Speaking at the launch of the GMC's report The state of medical education and practice in the UK this week, GMC chair Professor Sir Peter Rubin said part-time workers created ‘high level issues' for workforce planners.

He said there were issues ‘about planning for a majority of the workforce who will spend a period of their career working part-time, and will then come back full time.'

He added: ‘Trying to model that is really quite challenging, and a huge risk for medical workforce planning. The risks are that the numbers will be wrong.'

If planners allocate too few places at British medical schools in relation to the demand for doctors, they have to be recruited from overseas.

Professor Sir Rubin said: ‘If there are too few then we get back to the situation that we have been in for many, many years - of being dependent on doctors who have been trained overseas,'

‘Let's be clear about it: the NHS could not have survived over these many many years without huge numbers of doctors from overseas.

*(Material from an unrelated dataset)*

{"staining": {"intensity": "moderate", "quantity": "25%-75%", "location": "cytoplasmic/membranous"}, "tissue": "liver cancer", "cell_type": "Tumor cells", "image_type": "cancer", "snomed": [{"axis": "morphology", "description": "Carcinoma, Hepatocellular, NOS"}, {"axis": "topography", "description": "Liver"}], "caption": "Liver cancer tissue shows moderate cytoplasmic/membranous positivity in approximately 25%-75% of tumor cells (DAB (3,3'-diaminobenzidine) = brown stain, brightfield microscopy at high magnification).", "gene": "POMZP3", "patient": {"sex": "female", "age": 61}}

‘But I think probably most people in this country would prefer a health service that is run by doctors who have been trained in the UK.'

The GMC could soon be given new powers to give language checks to all foreign-trained doctors, after the DH launched a consultation containing this proposal in April.

A study commissioned by the GMC and published in the British Medical Journal last year found that foreign-trained doctors were up to four times more likely to be suspended or struck off, than their UK-trained counterparts.